--- Records for the task ---
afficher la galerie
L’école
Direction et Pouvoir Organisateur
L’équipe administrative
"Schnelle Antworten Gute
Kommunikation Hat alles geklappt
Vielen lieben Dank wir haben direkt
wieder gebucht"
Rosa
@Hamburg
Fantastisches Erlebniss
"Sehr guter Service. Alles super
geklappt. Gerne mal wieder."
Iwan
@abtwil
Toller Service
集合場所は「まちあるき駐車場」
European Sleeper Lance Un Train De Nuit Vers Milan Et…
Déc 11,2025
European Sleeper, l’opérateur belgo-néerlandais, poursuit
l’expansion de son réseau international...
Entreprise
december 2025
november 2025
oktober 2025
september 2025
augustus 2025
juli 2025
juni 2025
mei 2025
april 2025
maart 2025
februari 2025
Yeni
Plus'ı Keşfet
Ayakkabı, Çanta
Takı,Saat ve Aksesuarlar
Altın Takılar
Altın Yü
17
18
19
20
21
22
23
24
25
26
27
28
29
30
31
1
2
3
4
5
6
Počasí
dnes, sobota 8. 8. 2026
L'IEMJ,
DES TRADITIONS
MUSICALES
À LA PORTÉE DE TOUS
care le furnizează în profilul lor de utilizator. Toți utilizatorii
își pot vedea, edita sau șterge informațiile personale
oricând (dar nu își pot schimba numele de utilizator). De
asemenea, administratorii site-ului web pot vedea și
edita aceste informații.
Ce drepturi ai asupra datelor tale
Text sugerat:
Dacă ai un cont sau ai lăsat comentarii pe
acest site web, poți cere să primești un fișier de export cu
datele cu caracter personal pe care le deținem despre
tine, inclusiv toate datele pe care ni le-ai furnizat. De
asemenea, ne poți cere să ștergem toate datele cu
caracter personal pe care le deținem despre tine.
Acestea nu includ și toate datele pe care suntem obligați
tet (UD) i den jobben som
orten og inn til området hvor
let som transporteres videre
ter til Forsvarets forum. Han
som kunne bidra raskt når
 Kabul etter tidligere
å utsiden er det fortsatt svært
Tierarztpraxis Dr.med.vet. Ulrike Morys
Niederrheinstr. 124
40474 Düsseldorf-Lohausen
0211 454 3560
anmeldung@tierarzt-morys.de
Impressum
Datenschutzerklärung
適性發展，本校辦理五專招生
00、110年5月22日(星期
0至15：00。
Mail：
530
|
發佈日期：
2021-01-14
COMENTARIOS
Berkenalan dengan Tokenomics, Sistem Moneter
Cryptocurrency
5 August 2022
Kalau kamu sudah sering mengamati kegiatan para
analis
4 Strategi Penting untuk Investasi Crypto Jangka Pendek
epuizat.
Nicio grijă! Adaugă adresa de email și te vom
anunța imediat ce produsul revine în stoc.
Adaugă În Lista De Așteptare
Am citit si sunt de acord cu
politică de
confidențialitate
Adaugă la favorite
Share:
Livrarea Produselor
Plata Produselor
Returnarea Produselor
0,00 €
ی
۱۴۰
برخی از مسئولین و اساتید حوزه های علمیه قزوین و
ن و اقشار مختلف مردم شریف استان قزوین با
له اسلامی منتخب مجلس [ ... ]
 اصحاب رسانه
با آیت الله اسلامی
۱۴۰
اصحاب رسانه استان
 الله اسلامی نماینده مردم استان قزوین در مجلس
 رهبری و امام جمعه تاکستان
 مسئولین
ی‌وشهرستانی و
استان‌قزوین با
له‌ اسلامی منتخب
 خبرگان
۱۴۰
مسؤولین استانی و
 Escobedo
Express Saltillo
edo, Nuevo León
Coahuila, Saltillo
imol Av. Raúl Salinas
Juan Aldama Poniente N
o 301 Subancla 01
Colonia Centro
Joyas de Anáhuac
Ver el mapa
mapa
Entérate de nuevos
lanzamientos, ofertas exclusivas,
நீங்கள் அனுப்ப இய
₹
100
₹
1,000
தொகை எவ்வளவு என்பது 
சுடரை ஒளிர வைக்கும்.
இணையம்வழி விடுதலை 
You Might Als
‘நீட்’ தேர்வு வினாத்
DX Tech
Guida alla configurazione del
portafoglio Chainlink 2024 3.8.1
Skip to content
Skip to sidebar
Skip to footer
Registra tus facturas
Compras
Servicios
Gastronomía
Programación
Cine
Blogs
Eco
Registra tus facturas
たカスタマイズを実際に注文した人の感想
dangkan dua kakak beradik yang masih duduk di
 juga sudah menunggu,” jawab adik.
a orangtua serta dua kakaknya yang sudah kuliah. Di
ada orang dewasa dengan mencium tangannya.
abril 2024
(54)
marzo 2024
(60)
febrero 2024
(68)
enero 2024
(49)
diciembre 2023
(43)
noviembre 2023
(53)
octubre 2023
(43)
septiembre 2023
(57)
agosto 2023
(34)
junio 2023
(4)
---
**Exercise goal:** Update all the entries above, replacing every occurrence of "Registra tus facturas" with "Sube tus facturas" and leaving everything else unchanged.

**Your solution:**
afficher la galerie
L’école
Direction et Pouvoir Organisateur
L’équipe administrative
"Schnelle Antworten Gute
Kommunikation Hat alles geklappt
Vielen lieben Dank wir haben direkt
wieder gebucht"
Rosa
@Hamburg
Fantastisches Erlebniss
"Sehr guter Service. Alles super
geklappt. Gerne mal wieder."
Iwan
@abtwil
Toller Service
集合場所は「まちあるき駐車場」
European Sleeper Lance Un Train De Nuit Vers Milan Et…
Déc 11,2025
European Sleeper, l’opérateur belgo-néerlandais, poursuit
l’expansion de son réseau international...
Entreprise
december 2025
november 2025
oktober 2025
september 2025
augustus 2025
juli 2025
juni 2025
mei 2025
april 2025
maart 2025
februari 2025
Yeni
Plus'ı Keşfet
Ayakkabı, Çanta
Takı,Saat ve Aksesuarlar
Altın Takılar
Altın Yü
17
18
19
20
21
22
23
24
25
26
27
28
29
30
31
1
2
3
4
5
6
Počasí
dnes, sobota 8. 8. 2026
L'IEMJ,
DES TRADITIONS
MUSICALES
À LA PORTÉE DE TOUS
care le furnizează în profilul lor de utilizator. Toți utilizatorii
își pot vedea, edita sau șterge informațiile personale
oricând (dar nu își pot schimba numele de utilizator). De
asemenea, administratorii site-ului web pot vedea și
edita aceste informații.
Ce drepturi ai asupra datelor tale
Text sugerat:
Dacă ai un cont sau ai lăsat comentarii pe
acest site web, poți cere să primești un fișier de export cu
datele cu caracter personal pe care le deținem despre
tine, inclusiv toate datele pe care ni le-ai furnizat. De
asemenea, ne poți cere să ștergem toate datele cu
caracter personal pe care le deținem despre tine.
Acestea nu includ și toate datele pe care suntem obligați
tet (UD) i den jobben som
orten og inn til området hvor
let som transporteres videre
ter til Forsvarets forum. Han
som kunne bidra raskt når
 Kabul etter tidligere
å utsiden er det fortsatt svært
Tierarztpraxis Dr.med.vet. Ulrike Morys
Niederrheinstr. 124
40474 Düsseldorf-Lohausen
0211 454 3560
anmeldung@tierarzt-morys.de
Impressum
Datenschutzerklärung
適性發展，本校辦理五專招生
00、110年5月22日(星期
0至15：00。
Mail：
530
|
發佈日期：
2021-01-14
COMENTARIOS
Berkenalan dengan Tokenomics, Sistem Moneter
Cryptocurrency
5 August 2022
Kalau kamu sudah sering mengamati kegiatan para
analis
4 Strategi Penting untuk Investasi Crypto Jangka Pendek
epuizat.
Nicio grijă! Adaugă adresa de email și te vom
anunța imediat ce produsul revine în stoc.
Adaugă În Lista De Așteptare
Am citit si sunt de acord cu
politică de
confidențialitate
Adaugă la favorite
Share:
Livrarea Produselor
Plata Produselor
Returnarea Produselor
0,00 €
ی
۱۴۰
برخی از مسئولین و اساتید حوزه های علمیه قزوین و
ن و اقشار مختلف مردم شریف استان قزوین با
له اسلامی منتخب مجلس [ ... ]
 اصحاب رسانه
با آیت الله اسلامی
۱۴۰
اصحاب رسانه استان
 الله اسلامی نماینده مردم استان قزوین در مجلس
 رهبری و امام جمعه تاکستان
 مسئولین
ی‌وشهرستانی و
استان‌قزوین با
له‌ اسلامی منتخب
 خبرگان
۱۴۰
مسؤولین استانی و
 Escobedo
Express Saltillo
edo, Nuevo León
Coahuila, Saltillo
imol Av. Raúl Salinas
Juan Aldama Poniente N
o 301 Subancla 01
Colonia Centro
Joyas de Anáhuac
Ver el mapa
mapa
Entérate de nuevos
lanzamientos, ofertas exclusivas,
நீங்கள் அனுப்ப இய
₹
100
₹
1,000
தொகை எவ்வளவு என்பது 
சுடரை ஒளிர வைக்கும்.
இணையம்வழி விடுதலை 
You Might Als
‘நீட்’ தேர்வு வினாத்
DX Tech
Guida alla configurazione del
portafoglio Chainlink 2024 3.8.1
Skip to content
Skip to sidebar
Skip to footer
Sube tus facturas
Compras
Servicios
Gastronomía
Programación
Cine
Blogs
Eco
Sube tus facturas
たカスタマイズを実際に注文した人の感想
dangkan dua kakak beradik yang masih duduk di
 juga sudah menunggu,” jawab adik.
a orangtua serta dua kakaknya yang sudah kuliah. Di
ada orang dewasa dengan mencium tangannya.
abril 2024
(54)
marzo 2024
(60)
febrero 2024
(68)
enero 2024
(49)
diciembre 2023
(43)
noviembre 2023
(53)
octubre 2023
(43)
septiembre 2023
(57)
agosto 2023
(34)
junio 2023
(4)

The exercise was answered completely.